La lente de 70-300 mm F4,5-5,6 G SSM (SAL70300G), por ejemplo, mantiene un rendimiento óptimo en los dos extremos del rango de zoom. La calidad de la imagen no se ve afectada ni siquiera a distancias focales cercanas: algo que pocos diseños de teleobjetivo pueden ofrecer.
Los tubos de lente usan piezas mecánicas de alta precisión, diseñadas para eliminar la reflexión de la luz en el tubo, lo cual podría generar reflejos y reducir el contraste. Pero igual de importante que la precisión óptica es la suavidad de su manejo. El acabado del mecanismo del zoom y de otras piezas móviles está diseñado para que encajen a la perfección y para que su manejo sea extremadamente suave.

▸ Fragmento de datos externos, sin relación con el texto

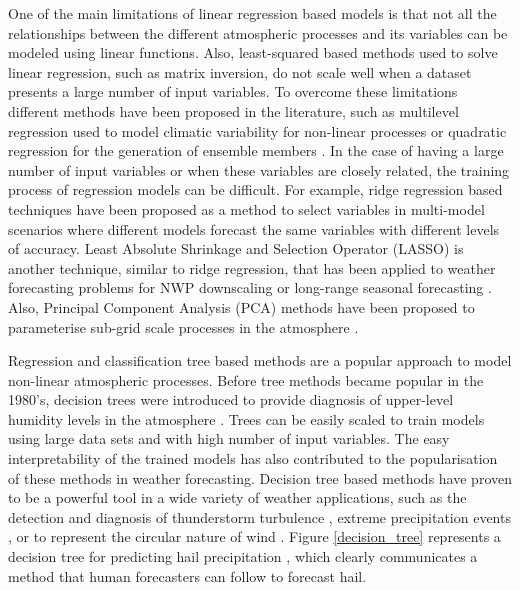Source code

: \medskip

One of the main limitations of linear regression based models is that not all the relationships between the different atmospheric processes and its variables can be modeled using linear functions. Also, least-squared based methods used to solve linear regression, such as matrix inversion, do not scale well when a dataset presents a large number of input variables. To overcome these limitations different methods have been proposed in the literature, such as multilevel regression used to model climatic variability for non-linear processes \citep{kravtsov2005multilevel} or quadratic regression for the generation of ensemble members \citep{hodyss2013square}. In the case of having a large number of input variables or when these variables are closely related, the training process of regression models can be difficult. For example, ridge regression based techniques have been proposed as a method to select variables in multi-model scenarios \citep{delsole2013scale} where different models forecast the same variables with different levels of accuracy. Least Absolute Shrinkage and Selection Operator (LASSO) is another technique, similar to ridge regression, that has been applied to weather forecasting problems for NWP downscaling \citep{hofer2017evaluating} or long-range seasonal forecasting \citep{delsole2017statistical}. Also, Principal Component Analysis (PCA) methods have been proposed to parameterise sub-grid scale processes in the atmosphere \citep{godfrey2010empirical}.

\medskip

Regression and classification tree based methods are a popular approach to model non-linear atmospheric processes. Before tree methods became popular in the 1980's, decision trees were introduced to provide diagnosis of upper-level humidity levels in the atmosphere \citep{chisholm1968diagnosis}. Trees can be easily scaled to train models using large data sets and with high number of input variables. The easy interpretability of the trained models has also contributed to the popularisation of these methods in weather forecasting. Decision tree based methods have proven to be a powerful tool in a wide variety of weather applications, such as the detection and diagnosis of thunderstorm turbulence \citep{williams2008remote}, extreme precipitation events \citep{herman2018money}, or to represent the circular nature of wind \citep{larraondo2018system}. Figure \ref{decision_tree} represents a decision tree for predicting hail precipitation \citep{mcgovern2017using}, which clearly communicates a method that human forecasters can follow to forecast hail.

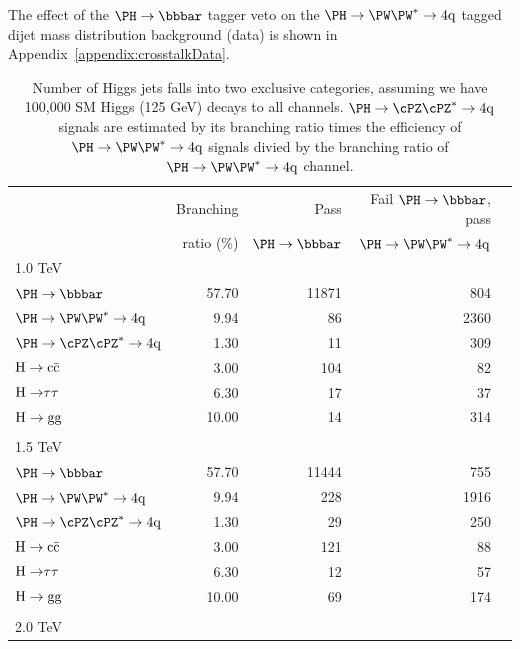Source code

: The effect of the $\Hbb$ tagger veto on the $\Hww$ tagged dijet 
mass distribution
background (data) is shown in Appendix~\ref{appendix:crosstalkData}.


\begin{table}[htbp]
\begin{center}
\caption{Number of Higgs jets falls into two exclusive categories, assuming we have 100,000 SM Higgs (125 GeV) decays to all channels.
$\Hzz$ signals are estimated by its branching ratio times the efficiency of $\Hww$ signals divied by the branching ratio of $\Hww$ channel. }
\begin{tabular}{|l|r|r|r|r|}
\hline
& Branching  & Pass       & Fail $\Hbb$, pass \\
& ratio (\%) & $\Hbb$  &   $\Hww$ \\ 
\hline
1.0 TeV & & & \\
$\Hbb$ & 57.70 & 11871 &  804 \\ %
$\Hww$ & 9.94 & 86 &  2360 \\ %
$\Hzz$ & 1.30 & 11  & 309  \\ %
${\rm H\to c\bar{c}}$ & 3.00 & 104 & 82 \\ %
${\rm H\to} \tau \tau$ & 6.30 & 17 & 37 \\ %
${\rm H\to gg}$ & 10.00 & 14 & 314 \\ 
\hline
\\
1.5 TeV  & & & \\
$\Hbb$ & 57.70 & 11444 &  755 \\ %
$\Hww$ & 9.94 & 228 & 1916 \\ %
$\Hzz$ & 1.30 & 29 & 250 \\ %
${\rm H\to c\bar{c}}$ & 3.00 & 121 & 88 \\ %
${\rm H\to} \tau \tau$ & 6.30 & 12  & 57 \\ %
${\rm H\to gg}$ & 10.00 & 69 & 174 \\ %
\hline
\\
2.0 TeV &  & & \\ %

\end{tabular}
\end{center}
\end{table}
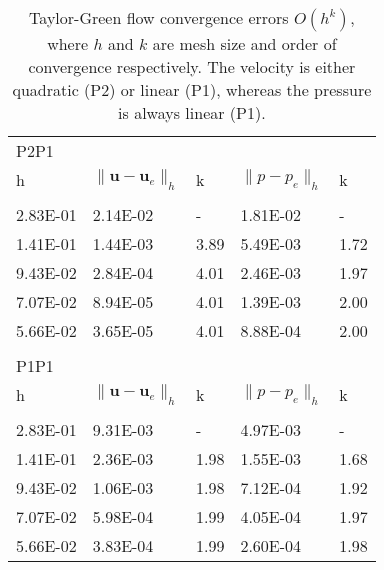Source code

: \documentclass[final,3p,times,twocolumn]{elsarticle}
\begin{document}
\begin{table}[t!]
\caption{Taylor-Green flow convergence errors $O(h^k)$, where $h$ and $k$ are mesh size and order of convergence respectively. The velocity is either quadratic (P2) or linear (P1), whereas the pressure is always linear (P1).}
\label{tab:orderP2P21}
\begin{tabular}{p{4em} p{4em} p{2em} p{4em} p{2em}}
    \\
   P2P1 \\
\rule{0pt}{3ex}    
   h & $\| \bm{u} -\bm{u}_e\|_h $ & k & $\| p-p_e \|_h $  & k  \\
   \hline \\   
   2.83E-01 &   2.14E-02 & -  &   1.81E-02 & - \\ 
   1.41E-01 &   1.44E-03 & 3.89  &   5.49E-03 & 1.72 \\ 
   9.43E-02 &   2.84E-04 & 4.01  &   2.46E-03 & 1.97 \\ 
   7.07E-02 &   8.94E-05 & 4.01  &   1.39E-03 & 2.00 \\ 
   5.66E-02 &   3.65E-05 & 4.01  &   8.88E-04 & 2.00 \\ 
  \hline \\
  P1P1 \\
\rule{0pt}{3ex}    
   h & $\| \bm{u} -\bm{u}_e\|_h $ & k & $\| p-p_e \|_h $  & k  \\
   \hline \\
     2.83E-01 &   9.31E-03 & -  &   4.97E-03 & - \\ 
   1.41E-01 &   2.36E-03 & 1.98  &   1.55E-03 & 1.68 \\ 
   9.43E-02 &   1.06E-03 & 1.98  &   7.12E-04 & 1.92 \\ 
   7.07E-02 &   5.98E-04 & 1.99  &   4.05E-04 & 1.97 \\ 
   5.66E-02 &   3.83E-04 & 1.99  &   2.60E-04 & 1.98 \\ 
   \hline
\end{tabular}
\end{table}
\end{document}
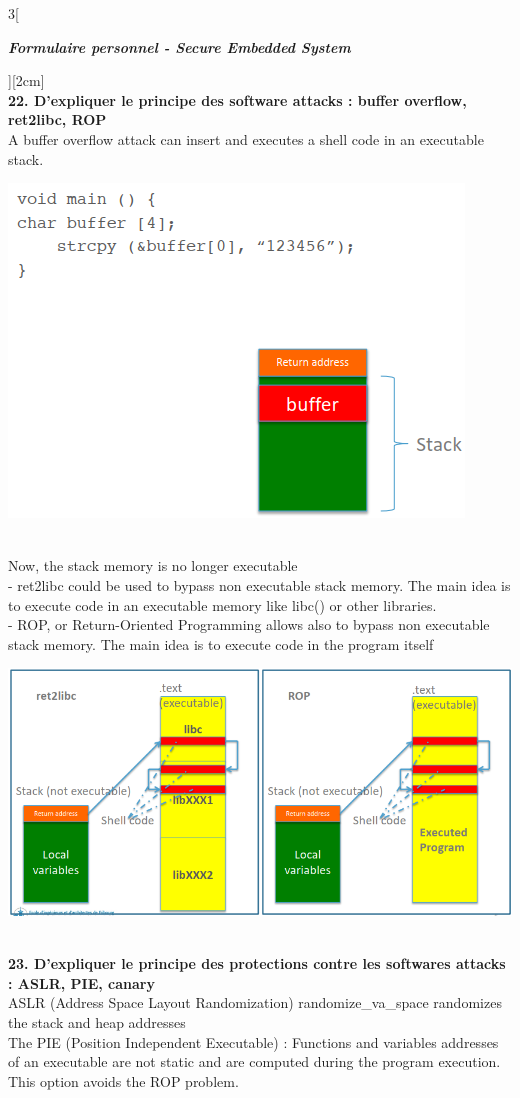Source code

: \begin{multicols}{3}[\centerline{ \large\em \textbf{Formulaire personnel - Secure Embedded System}}][2cm]
\\ \textbf{22. D’expliquer le principe des software attacks : buffer overflow, ret2libc, ROP\\}
A buffer overflow attack can insert and executes a shell code in an executable
stack.\\
\begin{minipage}{\linewidth}
	\centering
    \includegraphics[width =0.4\columnwidth]{images/8.png}
\end{minipage}\\
Now, the stack memory is no longer executable\\
- ret2libc could be used to bypass non executable stack memory. The main idea is to execute code in an executable memory like libc() or other libraries.\\
- ROP, or Return-Oriented Programming allows also to bypass non executable stack memory. The main idea is to execute code in the program itself\\
\begin{minipage}{\linewidth}
	\centering
    \includegraphics[width =0.6\columnwidth]{images/7.png}
\end{minipage}
\\ \textbf{23. D’expliquer le principe des protections contre les softwares attacks : ASLR, PIE, canary\\}
ASLR (Address Space Layout Randomization) randomize\_va\_space randomizes
the stack and heap addresses\\
The PIE (Position Independent Executable) : Functions and variables addresses of an executable are not static and are computed during the program execution. This option avoids the ROP problem.\\

\end{multicols}

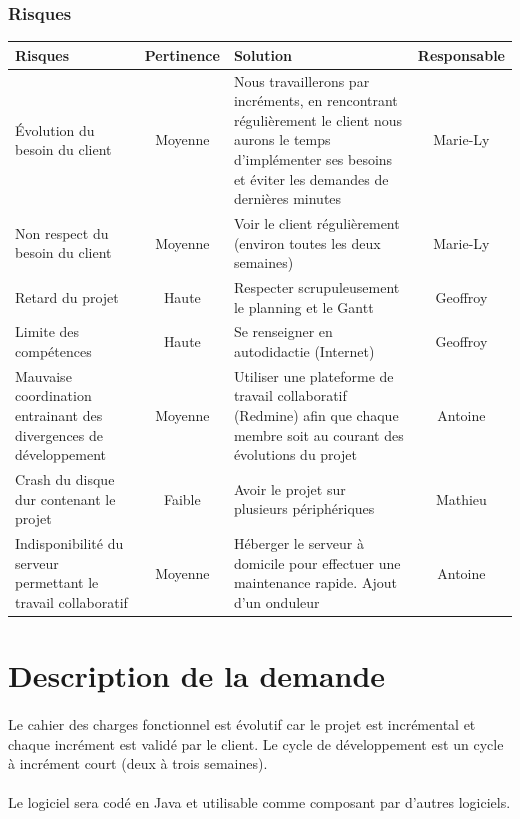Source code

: \documentclass[12pt,a4paper,openany]{article}
\begin{document}
		\subsubsection{Risques}
		\begin{center}
		\begin{tabular}{|p{5.5cm}|c|p{6.5cm}|c|}
				\hline
				\textbf{Risques} & \textbf{Pertinence} & \textbf{Solution} & \textbf{Responsable} \\
				\hline
				Évolution du besoin du client & Moyenne &  Nous travaillerons par incréments, 
				en rencontrant régulièrement le client nous aurons le temps d'implémenter ses besoins et 
				éviter les demandes de dernières minutes & Marie-Ly \\ 
				\hline
				Non respect du besoin du client & Moyenne & Voir le client régulièrement (environ toutes les deux semaines) & Marie-Ly\\ 
				\hline
				Retard du projet & Haute & Respecter scrupuleusement le planning et le Gantt & Geoffroy\\
				\hline
				Limite des compétences & Haute & Se renseigner en autodidactie (Internet)& Geoffroy\\ 
				\hline
				Mauvaise coordination entrainant des divergences de développement& Moyenne & Utiliser une plateforme de travail collaboratif (Redmine) afin que
				chaque membre soit au courant des évolutions du projet & Antoine \\
				\hline
				Crash du disque dur contenant le projet & Faible& Avoir le projet sur plusieurs périphériques & Mathieu\\ \hline
				Indisponibilité du serveur permettant le travail collaboratif & Moyenne & Héberger le serveur à domicile pour effectuer une maintenance rapide.
				Ajout d'un onduleur & Antoine  \\
				\hline
			\end{tabular}
		\end{center}	
	\section{Description de la demande}
	\paragraph{}
		Le cahier des charges fonctionnel est évolutif car le projet est incrémental et chaque incrément 
		est validé par le client. Le cycle de développement est un cycle à incrément court (deux à trois semaines).
	\paragraph{}
		Le logiciel sera codé en Java et utilisable comme composant par d'autres logiciels.\\
\end{document}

Otro factor que contribuye al rendimiento de las lentes α es la función SteadyShot INSIDE. Este sistema de Sony compensa los efectos de la vibración de la cámara durante los disparos sin trípode. Otros sistemas generalmente lo llevan incorporado en el cuerpo de la lente, lo que inevitablemente perjudica al rendimiento óptico.
SteadyShot INSIDE, por el contrario, es una función que está integrada en el propio cuerpo de la cámara. Esto significa que no existe ninguna restricción para el diseñador a la hora de incorporar otros mecanismos antivibración. Y también supone que deja una mayor libertad de acción para que el equipo de diseño pueda centrarse únicamente en la calidad de la imagen. Además, reduce el volumen y el peso de las lentes, por lo que los fotógrafos tienen que llevar menos peso durante sus desplazamientos.
Otra área en la que destaca la lente G es en la reproducción de áreas desenfocadas (fenómeno conocido como "bokeh"). En un retrato, por ejemplo, lo deseable es que la cara de la persona destaque perfectamente enfocada y que el fondo aparezca ligeramente desenfocado. Y aquí es donde la lente G genera una perfecta reproducción desenfocada muy superior a la de la competencia.